Anstatt die CumCum-Milliarden zurückzuholen und das größte Finanzverbrechen in der Geschichte der Bundesrepublik lückenlos aufzuklären, stellten sich politische Entscheidungsträger:innen auf die Seite der Banken. Gegen Widerstände von Finanzwelt und Politik setzen sich Campact und Finanzwende weiter für die Rückholung der Steuergelder und eine umfassende Aufklärung ein. Doch die Zeit drängt.

Aktive der Bürgerbewegung Finanzwende bei einer Aktion am 24. September 2024 vor dem Bundestag in Berlin. Foto: IMAGO / Metodi Popow
Aktive der Bürgerbewegung Finanzwende bei einer Aktion am 24. September 2024 vor dem Bundestag in Berlin. Foto: IMAGO / Metodi Popow

150 Milliarden Euro – so hoch ist der geschätzte Steuerschaden durch CumCum und CumEx, davon 36 Milliarden allein in Deutschland. Wobei Steuerschaden viel zu harmlos klingt. Es ist Raub, der größte in der Geschichte des Landes. Wie viel sich der Fiskus davon zurückgeholt hat? Nicht einmal zwei Prozent! Zwar geht bei den CumEx-Geschäften die Aufklärung langsam voran, doch der weitaus größere Schaden entstand durch die CumCum-Betrügereien. In Deutschland liegt der Mindestschaden aus CumCum-Geschäften innerhalb von 20 Jahren bei 28,5 Milliarden Euro.

Geld, das uns gestohlen wurde. Was hätten wir damit alles machen können: Klimageld auszahlen, das 9-Euro-Ticket finanzieren, Kitas und Schulen sanieren oder die Bahn ausbauen. Nichts davon ist derzeit möglich. Und es wird noch schlimmer. Vor Kurzem legalisierte der Bundestag im Grunde das Schreddern von Beweisen.

Wie konnte der Steuerraub passieren?

Doch bevor wir uns den Beschluss des Bundestags ansehen, müssen wir den Steuerraub erst einmal verstehen. Denn im Kern ging es bei den CumCum-Geschäften darum, sich vom Fiskus eine Steuer zurückerstatten zu lassen, auf welche der oder die Eigentümer:in der Aktien grundsätzlich kein Anrecht hat. Die Bürgerbewegung Finanzwende hat die Konstellation schlüssig erklärt:

  1. Banken in Deutschland und andere sogenannte Steuerinländer haben Anspruch auf eine Rückerstattung der Kapitalertragsteuer. Ausländische Investoren, wie Staatsfonds oder ausländische Versicherer, die deutsche Aktien besitzen, haben diesen Anspruch nicht.
  2. Daher übertrugen ausländische Aktionäre ihre deutschen Aktien für den Zeitpunkt der Dividendenauszahlung an eine in Deutschland ansässige Bank.
  3. Kurz nach der Dividendenausschüttung gingen die Aktien zurück an die ursprünglichen Besitzer.
  4. Die daraus resultierende Steuerrückerstattung wurde zwischen den beteiligten Akteuren aufgeteilt.

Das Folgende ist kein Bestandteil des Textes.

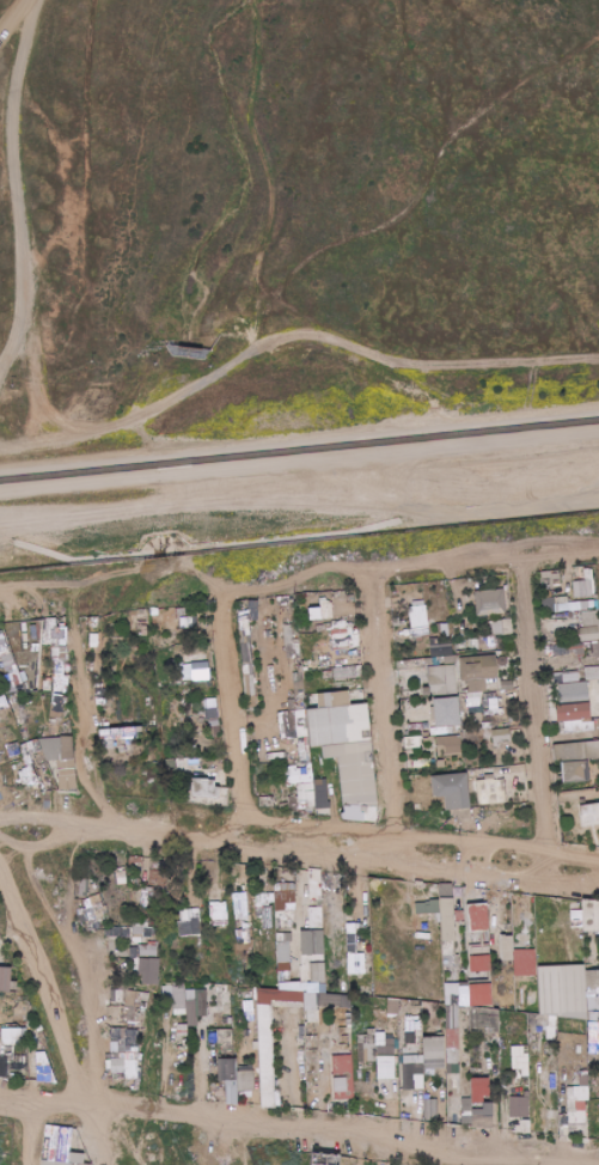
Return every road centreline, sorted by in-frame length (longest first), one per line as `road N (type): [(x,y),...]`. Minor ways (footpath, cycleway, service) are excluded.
road 1 (residential): [(0,1093),(598,1156)]
road 2 (residential): [(598,545),(221,582)]
road 3 (track): [(0,360),(22,336),(13,112),(37,0)]
road 4 (residential): [(356,844),(0,819)]
road 5 (residential): [(524,555),(548,850)]
road 6 (residential): [(367,569),(395,862)]
road 7 (residential): [(0,892),(101,1164)]
road 8 (residential): [(221,582),(246,832)]
road 9 (residential): [(356,844),(395,862),(598,888)]
road 10 (residential): [(598,857),(392,835),(356,844)]
road 11 (track): [(221,582),(167,566),(0,596)]
road 12 (residential): [(74,632),(88,823)]
road 13 (track): [(111,456),(153,409),(246,352)]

Über Jahre konnten über diese Steuerrückerstattung Milliarden entwendet werden, wobei Politik und Banken beide ihre Rollen in dem Steuerraub hatten.

Politik und Banken spielten sich die Bälle zu

Die CumCum-Geschäfte waren mit weniger Aufwand verbunden als die CumEx-Geschäfte. Das macht sie zwar nicht weniger illegal, führte aber dazu, dass sich wesentlich mehr Banken an CumCum beteiligten. Besonders brisant: „Gemeinwohlorientierte“ Sparkassen machten bei dem Steuerbetrug genauso mit wie Volksbanken und die einst mit Steuergeldern gerettete Commerzbank.  „Alles, was gemacht werden konnte, wurde gemacht“, erklärte ein Kenner der Bankenszene gegenüber Finanzwende.

Und was hat die Politik getan? Spätestens seit 2016 sollten die Finanzverwaltungen der Länder mit Hochdruck daran arbeiten, die CumCum-Gelder zurückzufordern. Doch weder handelten die Finanzverwaltungen im Interesse der Allgemeinheit, noch nahmen die Staatsanwaltschaften weitreichende Ermittlungen auf. Die CumCum-Rückforderung und -Aufklärung wurden politisch verzögert – und ein Bundesland spielte hier eine entscheidende Rolle.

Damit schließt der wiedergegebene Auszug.